À cette date, à la suite de l’exécution de Pierre Semard, cheminot 
et dirigeant national de la CGT arrêté au début de la guerre, vous vous étiez engagé dans la Résistance.

Georges Séguy. C'est le jour où j'ai appris son assassinat, le 7 mars 1942, que j'ai pris cette décision. La répression était alors féroce. Je connaissais très bien Pierre Semard, qui était un ami de mon père et de notre famille. Quand j’ai appris ce crime, j’en ai été bouleversé, révolté, indigné ! J'avais quinze ans et je me suis engagé dans les FTP. Dans cette organisation militaire, j’étais trop jeune, évidemment, pour prendre les armes. J'ai donc été orienté vers une imprimerie, qui n'était pas clandestine mais qui s’était mise au service de la Résistance. J'étais officiellement en apprentissage, en fait, combattant volontaire.

Quels liens établir entre les accords du Perreux et la création du Conseil national de la Résistance ?

Georges Séguy. Les accords du 17 avril furent un événement mais il n’y eut pas de déclaration publique parce que, dans les conditions de l'action illégale, il était impossible de publier une déclaration officielle. C'était l'époque où Jean Moulin était à la recherche en France, sur mandat du général de Gaulle, d'un rassemblement de toute la Résistance pour que la lutte de ses forces, civiles et militaires, soit portée à un niveau supérieur. Le 17 avril apporta à Jean Moulin suffisamment d'éléments de conviction pour surmonter les réticences qui se manifestaient, et c'est pour cela que le 27 mai 1943 était créé le Conseil national de la Résistance, à savoir un organisme unique, une force commune, sous la même autorité.
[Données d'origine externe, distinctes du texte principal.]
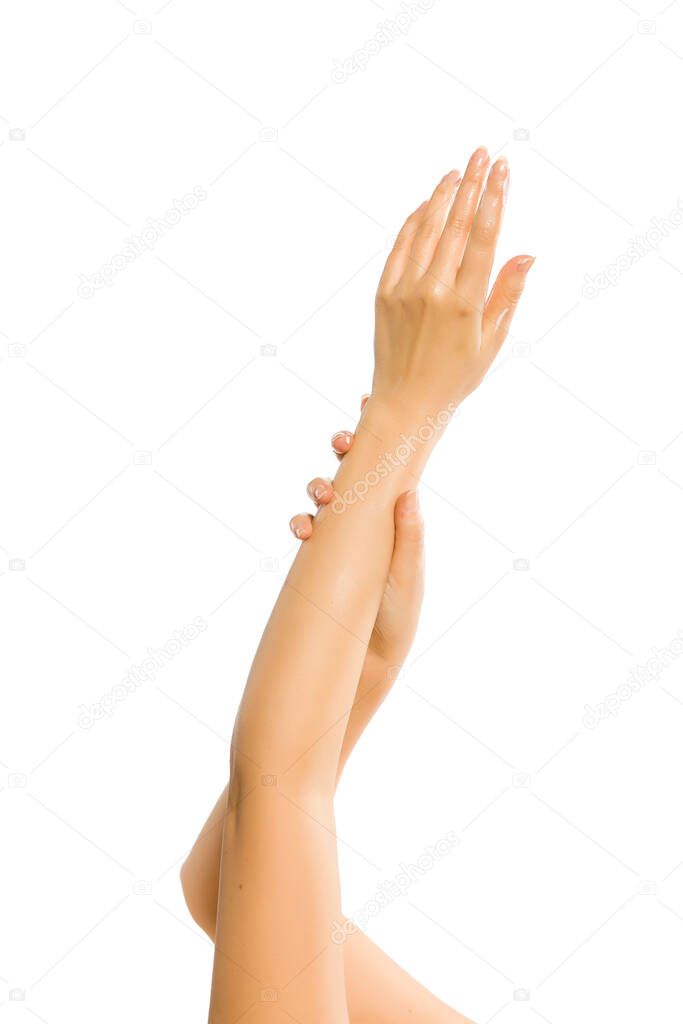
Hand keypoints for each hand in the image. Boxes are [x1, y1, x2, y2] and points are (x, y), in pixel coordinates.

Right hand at [289, 404, 423, 669]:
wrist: (364, 666)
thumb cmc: (396, 622)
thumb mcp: (408, 580)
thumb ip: (409, 540)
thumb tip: (411, 493)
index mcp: (395, 522)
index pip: (389, 470)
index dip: (380, 437)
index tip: (369, 403)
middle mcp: (367, 525)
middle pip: (354, 474)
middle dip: (345, 453)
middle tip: (342, 445)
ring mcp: (340, 540)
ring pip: (326, 497)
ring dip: (320, 486)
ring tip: (322, 493)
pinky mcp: (317, 559)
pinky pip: (307, 529)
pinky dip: (302, 522)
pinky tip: (303, 528)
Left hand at [372, 147, 532, 419]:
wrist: (405, 403)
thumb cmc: (455, 377)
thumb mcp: (492, 342)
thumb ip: (507, 294)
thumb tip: (526, 254)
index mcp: (465, 304)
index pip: (483, 238)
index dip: (495, 199)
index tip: (503, 169)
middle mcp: (433, 291)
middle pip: (457, 225)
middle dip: (473, 184)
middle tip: (483, 153)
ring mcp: (405, 289)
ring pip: (426, 229)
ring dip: (444, 196)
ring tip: (459, 170)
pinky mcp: (384, 293)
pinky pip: (401, 246)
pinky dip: (415, 221)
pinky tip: (429, 203)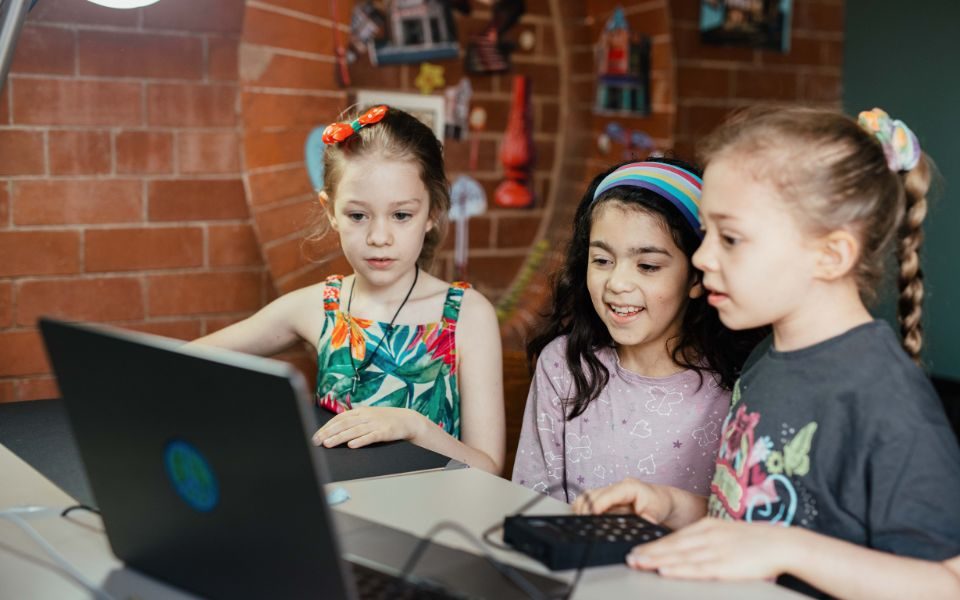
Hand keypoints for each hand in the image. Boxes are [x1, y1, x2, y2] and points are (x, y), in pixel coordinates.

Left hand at [312, 407, 425, 448]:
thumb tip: (335, 427)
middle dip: (328, 433)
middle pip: (344, 424)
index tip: (317, 435)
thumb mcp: (369, 416)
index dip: (327, 427)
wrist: (408, 420)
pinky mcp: (384, 432)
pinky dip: (360, 441)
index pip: (339, 418)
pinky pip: (371, 436)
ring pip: (354, 431)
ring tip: (328, 444)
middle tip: (317, 441)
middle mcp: (366, 416)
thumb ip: (354, 420)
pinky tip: (352, 445)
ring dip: (339, 437)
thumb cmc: (386, 419)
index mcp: (361, 411)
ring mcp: (375, 424)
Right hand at [572, 478, 671, 523]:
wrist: (663, 501)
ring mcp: (610, 493)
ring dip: (580, 508)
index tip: (589, 517)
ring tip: (578, 523)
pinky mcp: (607, 500)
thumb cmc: (660, 504)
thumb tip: (642, 525)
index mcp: (628, 487)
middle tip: (581, 525)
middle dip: (584, 509)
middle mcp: (616, 487)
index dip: (596, 505)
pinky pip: (589, 502)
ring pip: (587, 497)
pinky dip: (582, 509)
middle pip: (592, 494)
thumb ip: (648, 519)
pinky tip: (580, 520)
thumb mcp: (658, 512)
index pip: (607, 495)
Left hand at [627, 517, 792, 580]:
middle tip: (629, 558)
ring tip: (638, 564)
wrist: (782, 543)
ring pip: (680, 556)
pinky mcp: (726, 565)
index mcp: (708, 526)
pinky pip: (697, 568)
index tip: (636, 550)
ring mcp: (716, 550)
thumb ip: (706, 539)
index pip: (675, 537)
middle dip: (649, 552)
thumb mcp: (726, 533)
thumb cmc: (754, 542)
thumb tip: (685, 549)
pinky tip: (664, 571)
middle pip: (673, 546)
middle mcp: (708, 535)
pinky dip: (679, 570)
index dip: (654, 545)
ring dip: (657, 561)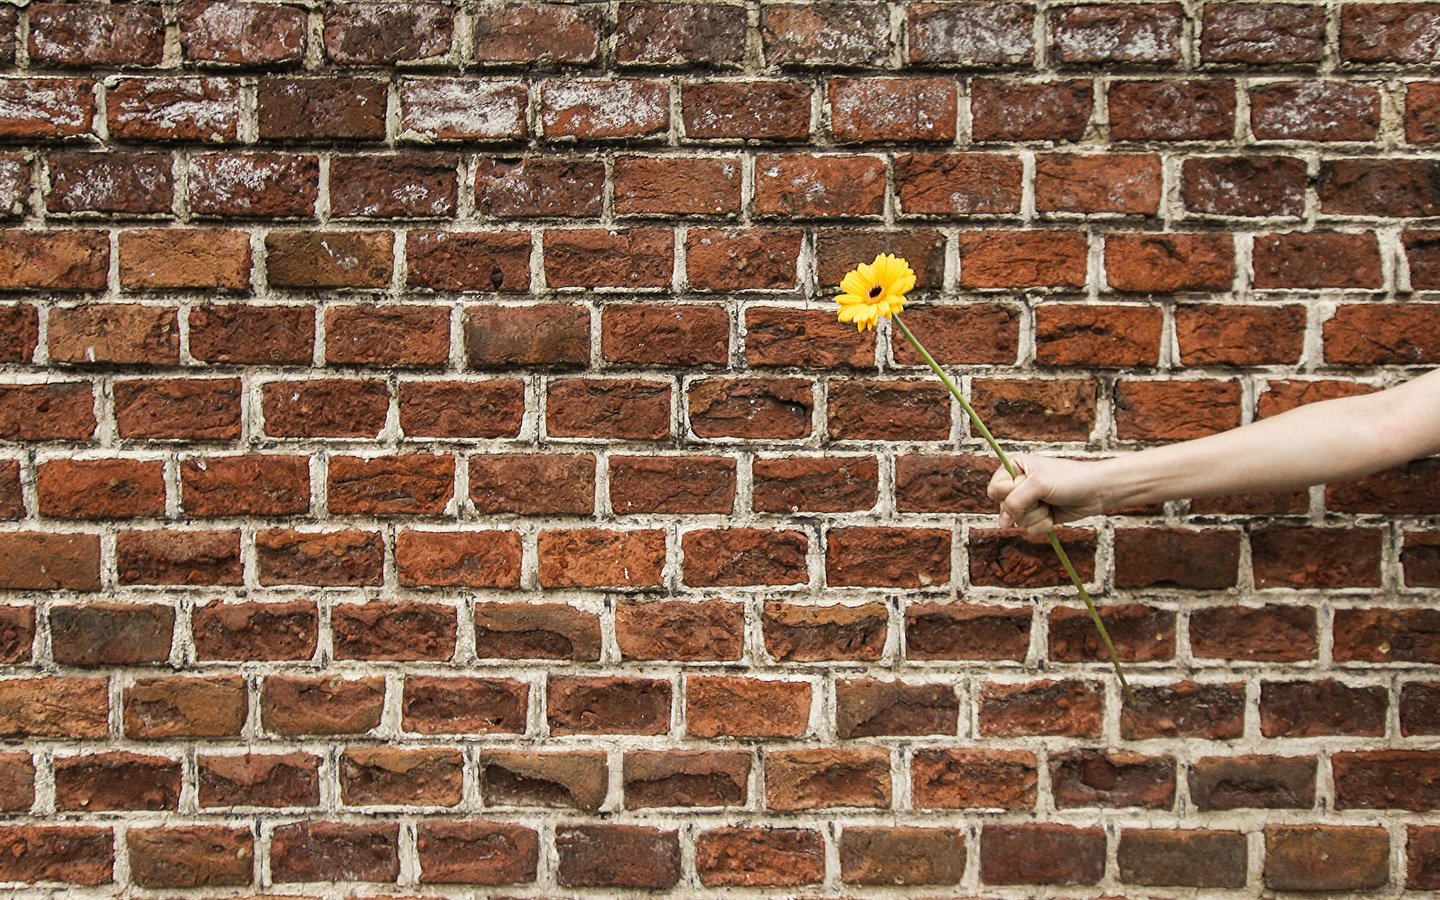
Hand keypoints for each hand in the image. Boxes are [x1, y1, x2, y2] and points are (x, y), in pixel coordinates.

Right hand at [987, 453, 1106, 534]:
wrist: (1096, 491)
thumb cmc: (1070, 479)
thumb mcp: (1038, 484)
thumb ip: (1015, 502)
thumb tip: (1002, 523)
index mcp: (1014, 467)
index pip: (994, 489)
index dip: (1006, 493)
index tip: (1022, 487)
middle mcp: (1018, 484)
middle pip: (1004, 507)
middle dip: (1025, 506)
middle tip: (1041, 497)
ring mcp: (1028, 502)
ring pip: (1017, 520)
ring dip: (1036, 516)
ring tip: (1050, 504)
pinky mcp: (1038, 516)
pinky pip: (1029, 528)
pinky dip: (1043, 524)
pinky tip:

Ce fut un élan formidable donné à la Résistance, après la défaite des Allemands à Stalingrad, qui a signifié la fin du mythe de l'invincibilité de Hitler. L'idée que Hitler pouvait perdre la guerre a alors pris le dessus, et nous avons, nous, les résistants, rencontré beaucoup plus de compréhension dans l’opinion publique et parmi les patriotes qui voulaient participer à la Résistance mais n’osaient pas le faire.
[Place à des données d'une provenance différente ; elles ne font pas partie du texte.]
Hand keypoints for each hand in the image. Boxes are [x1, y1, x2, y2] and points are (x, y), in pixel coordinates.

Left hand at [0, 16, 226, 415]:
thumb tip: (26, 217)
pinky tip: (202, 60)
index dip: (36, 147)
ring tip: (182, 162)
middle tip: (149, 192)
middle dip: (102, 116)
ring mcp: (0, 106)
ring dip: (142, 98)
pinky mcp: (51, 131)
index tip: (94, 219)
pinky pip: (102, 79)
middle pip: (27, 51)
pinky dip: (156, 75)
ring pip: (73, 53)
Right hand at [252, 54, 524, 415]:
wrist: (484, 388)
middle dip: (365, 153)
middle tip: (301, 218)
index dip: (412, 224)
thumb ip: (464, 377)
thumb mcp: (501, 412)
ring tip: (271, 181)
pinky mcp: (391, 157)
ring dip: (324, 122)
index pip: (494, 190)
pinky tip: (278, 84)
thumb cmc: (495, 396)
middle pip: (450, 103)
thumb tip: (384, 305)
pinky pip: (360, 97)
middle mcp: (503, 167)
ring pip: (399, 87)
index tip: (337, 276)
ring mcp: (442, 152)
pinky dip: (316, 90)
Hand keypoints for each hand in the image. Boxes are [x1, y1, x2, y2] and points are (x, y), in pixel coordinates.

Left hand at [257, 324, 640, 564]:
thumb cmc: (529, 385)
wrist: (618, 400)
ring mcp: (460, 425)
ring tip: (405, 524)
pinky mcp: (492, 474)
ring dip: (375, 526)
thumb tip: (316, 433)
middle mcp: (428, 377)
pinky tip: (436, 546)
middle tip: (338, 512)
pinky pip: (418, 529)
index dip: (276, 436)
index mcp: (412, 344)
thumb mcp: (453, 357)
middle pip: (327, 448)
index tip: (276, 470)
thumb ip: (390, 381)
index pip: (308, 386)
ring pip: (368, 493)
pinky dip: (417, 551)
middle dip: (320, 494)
Quelles furent les conséquences de ces événements ? Quels enseignements en tirer pour aujourd’hui ?

Georges Séguy. Ce fut le printemps de la France libre ! Un élan nouveau qui a abouti à la Libération et s'est concrétisé avec le programme du CNR. Les décisions de l'unification de la CGT et de la Résistance ont aussi réglé la question de savoir ce que deviendrait la France après la Libération. Serait-elle un protectorat sous le contrôle des ex-alliés ou deviendrait-elle l’une des quatre nations victorieuses à laquelle serait restituée une souveraineté intégrale ? La création du CNR a permis au général de Gaulle de se présenter aux alliés, à Churchill et à Roosevelt, comme l'unique chef, unanimement accepté par la Résistance intérieure française civile et militaire. Il n'était pas question d'envisager une autre solution que l'indépendance de la France. Cette page de l'histoire syndicale, son importance par les répercussions qu'elle a eues doit susciter une réflexion qui concerne le syndicalisme d'aujourd'hui. De même qu'en 1936 la réunification de la CGT contribua à la victoire du Front populaire, la réunification du 17 avril 1943 a contribué au rassemblement de la Résistance intérieure au sein du CNR et à son programme, qui a doté la France du meilleur modèle social du monde. Deux pages de l'histoire de la CGT qui sont riches d'enseignements pour le syndicalisme du XXIe siècle et qui témoignent de sa force, pour défendre mais aussi pour gagner des avancées, dans l’unité.